◆ **Work task A**
Using the rebalance patch below, judge whether each statement agrees with it: (i) the by_disk_size strategy now adds a 100MB base size to each shard group; (ii) the change removes bad balances even when shard groups are empty; (iii) the example scenario uses three workers. For each one, answer yes or no and quote the deciding words.
◆ **Work task B**
What is the name of the variable that the rebalance patch below adds to shard_rebalancer.c?
◆ **Work task C**
Reproduce the part of the rebalance patch below starting with "To address this" and going on through "the worst cases.".

◆ **Text shown**
From fd1427de2c5e9c77e2ffd850741351f90bd9d27f Mon Sep 17 00:00:00 2001
From: Jelte Fennema <jelte.fennema@microsoft.com>
Date: Tue, 27 Jun 2023 16:37:09 +0200
Subject: [PATCH] Change by_disk_size rebalance strategy to have a base size
 (#7035)

One problem with rebalancing by disk size is that shards in newly
created collocation groups are considered extremely small. This can
easily result in bad balances if there are some other collocation groups
that do have some data. One extremely bad example of this is:
1. You have 2 workers
2. Both contain about 100GB of data, but there's a 70MB difference.
3. You create 100 new distributed schemas with a few empty tables in
   them
4. You run the rebalancer
5. Now all new distributed schemas are placed on the node with that had
   70MB less.
6. You start loading some data in these shards and quickly the balance
   is completely off

To address this edge case, this PR changes the by_disk_size rebalance
strategy to add a a base size of 100MB to the actual size of each
shard group. This can still result in a bad balance when shard groups
are empty, but it solves some of the worst cases.
---
 .../distributed/operations/shard_rebalancer.c  |  3 +++
 src/backend/distributed/shared_library_init.c  | 17 +++++++++++++++++
 src/include/distributed/shard_rebalancer.h     |  1 +
 src/test/regress/citus_tests/run_test.py       |  1 +
 .../regress/expected/multi_partitioning.out    |  2 +-
 .../expected/shard_move_deferred_delete.out    |  2 +-
 src/test/regress/expected/shard_rebalancer.out | 18 +++++++++++++++++-
 src/test/regress/sql/shard_rebalancer.sql      |  9 ++++++++-
 8 files changed, 49 insertions(+), 4 deletions(-)

diff --git a/src/backend/distributed/operations/shard_rebalancer.c b/src/backend/distributed/operations/shard_rebalancer.c
index 5750b9e8d..20004f5fb 100644
--- a/src/backend/distributed/operations/shard_rebalancer.c
+++ b/src/backend/distributed/operations/shard_rebalancer.c
@@ -319,6 +319,7 @@ PG_FUNCTION_INFO_V1(citus_rebalance_wait);
 
 bool RunningUnderIsolationTest = false;
 int MaxRebalancerLoggedIgnoredMoves = 5;
+int RebalancerByDiskSizeBaseCost = 100 * 1024 * 1024;
 bool PropagateSessionSettingsForLoopbackConnection = false;
 
 static const char *PlacementUpdateTypeNames[] = {
@@ -677,6 +678,8 @@ citus_shard_cost_by_disk_size(PG_FUNCTION_ARGS)

◆ **Supplied data**
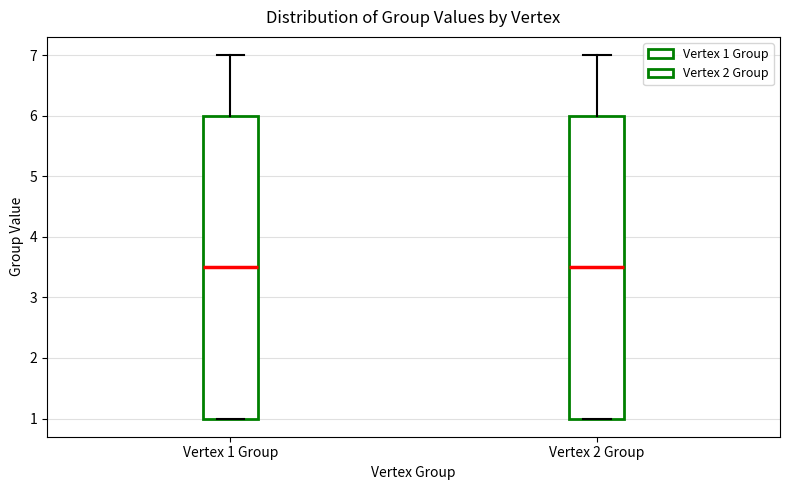

Reading left to right, transcribe this box plot: for each box, give where its median line is, the range the box spans, and where its two whiskers end, as read against the y-axis. The values are not printed on the chart, so give them approximately, as read against the axis.

Vertex 1 Group: median 3.5, box 1.0 to 6.0, whiskers 1.0 to 7.0
Vertex 2 Group: median 3.5, box 1.0 to 6.0, whiskers 1.0 to 7.0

◆ **Your response A**
(i) Yes: "a base size of 100MB to the actual size of each shard group"
(ii) No: "This can still result in a bad balance when shard groups are empty"
(iii) No: "You have 2 workers"

◆ **Your response B**
RebalancerByDiskSizeBaseCost

◆ **Your response C**
To address this edge case, this PR changes the by_disk_size rebalance
strategy to add a a base size of 100MB to the actual size of each
shard group. This can still result in a bad balance when shard groups
are empty, but it solves some of the worst cases.